Facilities at Ski Villa include three rope tows of 900, 500 and 300 feet, a run of more than a quarter of a mile, a ski school, equipment shop, restaurant, lounge, ski patrol and, nota bene, a first-aid station.
"Falling on plastic bristles doesn't have the soft touch of snow," an executive of Randazzo Plastic, which provided the tiles, deftly puts it. In fact, Ski Villa recommends that skiers wear "full clothes coverage." There's not much point in wearing bathing suits, anyway. It's so hot in the daytime that the floodlit slope operates mainly at night.
Gerry Driscoll of Driscoll Custom Boats in San Diego, who is supervising the remodeling of Columbia for the 1967 America's Cup campaign, recently received the following letter from Alberto J. Quayat of Rye, N.Y.:
"I read...that you are replanking the afterbody of Columbia.
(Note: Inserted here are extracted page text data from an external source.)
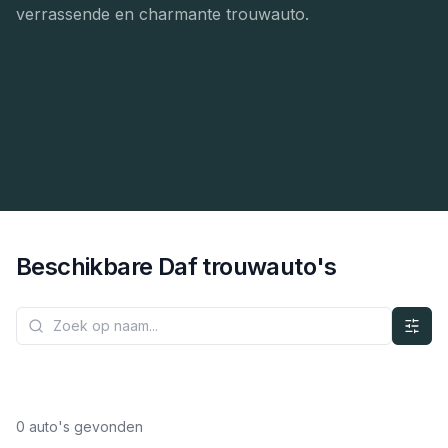
verrassende en charmante trouwauto.
Beschikbare
Daf
trouwauto's
0
auto's gevonden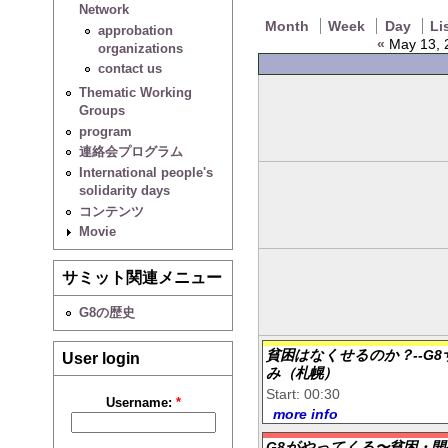
Network
Month
Week
Day
Li
approbation
«
May 13, 
organizations
contact us
Thematic Working
Groups
program
連絡会プログラム
International people's
solidarity days
コンテンツ
Movie
サミット関連メニュー
G8の歴史
貧困はなくせるのか？--G
User login
み（札幌）
Start: 00:30
Username:
*
more info
G8がやってくる〜貧困・開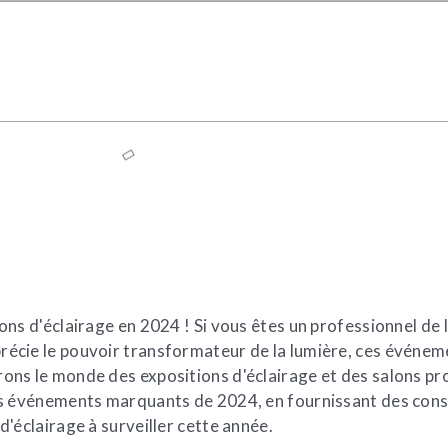
ns d'éclairage en 2024 ! Si vous êtes un professionnel de l’
écie le pouvoir transformateur de la lumière, ces événeme
ons le monde des expositions d'éclairage et des salons pr
les événements marquants de 2024, en fournissant des cons
d'éclairage à surveiller cette année.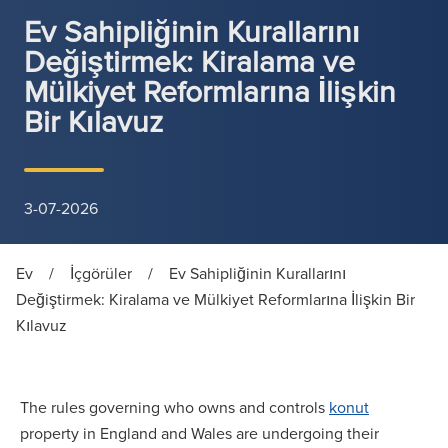
Ev Sahipliğinin Kurallarını
Değiştirmek: Kiralama ve
Mülkiyet Reformlarına İlişkin
Bir Kılavuz
3-07-2026
Ev
/
İçgörüler
/
Ev Sahipliğinin Kurallarını
Değiştirmek: Kiralama ve Mülkiyet Reformlarına İlişkin Bir
Kılavuz
The rules governing who owns and controls
konut
property in England and Wales are undergoing their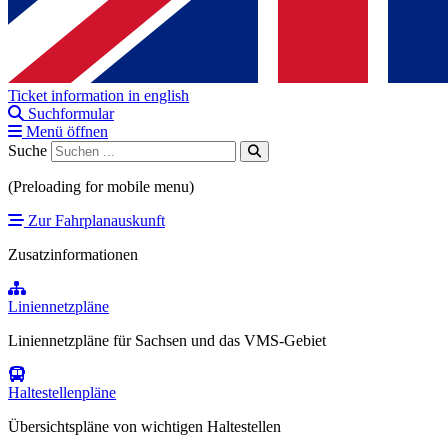
Ticket information in english
Suchformular
Menü öffnen
Suche
(Preloading for mobile menu)
Zur Fahrplanauskunft
Zusatzinformationen
Liniennetzpläne
Liniennetzpläne für Sachsen und das VMS-Gebiet
Haltestellenpläne
Übersichtspläne von wichtigen Haltestellen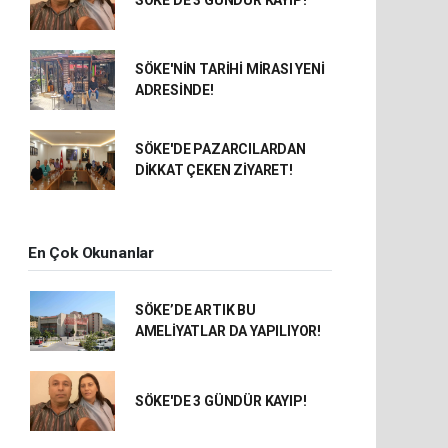
SÖKE'NİN TARİHİ MİRASI YENİ
ADRESİNDE!
SÖKE'DE PAZARCILARDAN
DİKKAT ÇEKEN ZİYARET!
En Çok Okunanlar
SÖKE’DE ARTIK BU
AMELİYATLAR DA YAPILIYOR!
SÖKE'DE 3 GÜNDÜR KAYIP!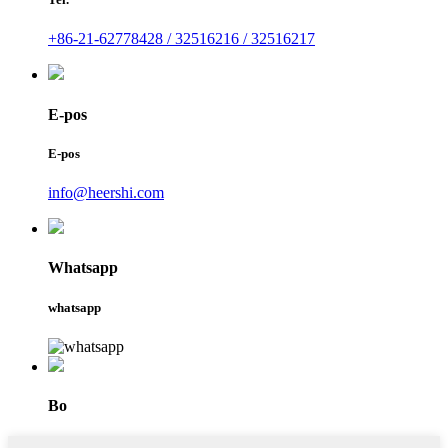
+86-21-62778428 / 32516216 / 32516217
E-pos
E-pos
info@heershi.com
Whatsapp
whatsapp
Bo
This boat has a sentimental value to many of us. Would it be possible to pick up some scrap pieces from the pile, ‚Öû inch and over in thickness, any length, and mail them to me by parcel post?"
To facilitate the reply, Quayat enclosed a checklist, and asked Driscoll to indicate the appropriate items.
"Dear Mr. Quayat:
1. You must be a nut.
2. We haven't got the time.
3. The wood removed is mixed with other scrap and cannot be tracked down.
4. So sorry, old boy.
5. We have some pieces, random size.
6. We can ship them to you by parcel post.
7. Please send check for....
8. We hope you realize that the time this will take is not quite covered by your check, but we are willing to do it because Columbia means so much to you guys out there.
9. Please do not bother us again with things of this nature."
Driscoll sent Quayat a sizable piece of the stern section and advises that filling this order has exhausted the stock of the Columbia Souvenir Shoppe. He did not return Quayat's questionnaire, however. He's keeping it as a souvenir.
THEORY OF RELATIVITY
For the past two seasons the New York Jets have wondered how much Tackle Sherman Plunkett really weighed. He was carried on the program as 300, but that was because the Jets' scale only registered to 300. This year the Jets have a new scale that goes up to 350, and when Plunkett first stood on it he weighed 325. Last week he was down to his old program weight, but Coach Weeb Ewbank was after him to make 295.
To Plunkett this is unreasonable. "I think everything's sort of relative," he says. "You take a guy who's supposed to weigh 185. If he weighs 190, nobody says he's fat."
THEY SAID IT
•Ron Mix, San Diego Charger tackle, who claims he recites the Offensive Lineman's Prayer before each game: "May this unknown fellow across from me be skinny, slow, weak, stupid and love football but hate body contact."
•Sam Snead: "If a lot of people gripped a knife and fork like they do a golf club, they'd starve to death."
•David Brower, executive director of the Sierra Club, opposing proposed dams in the Grand Canyon, which, their adherents claim, would create artificial lakes so sightseers could more closely approach the canyon's walls: "Should we flood the Sistine Chapel so tourists can float nearer the ceiling?"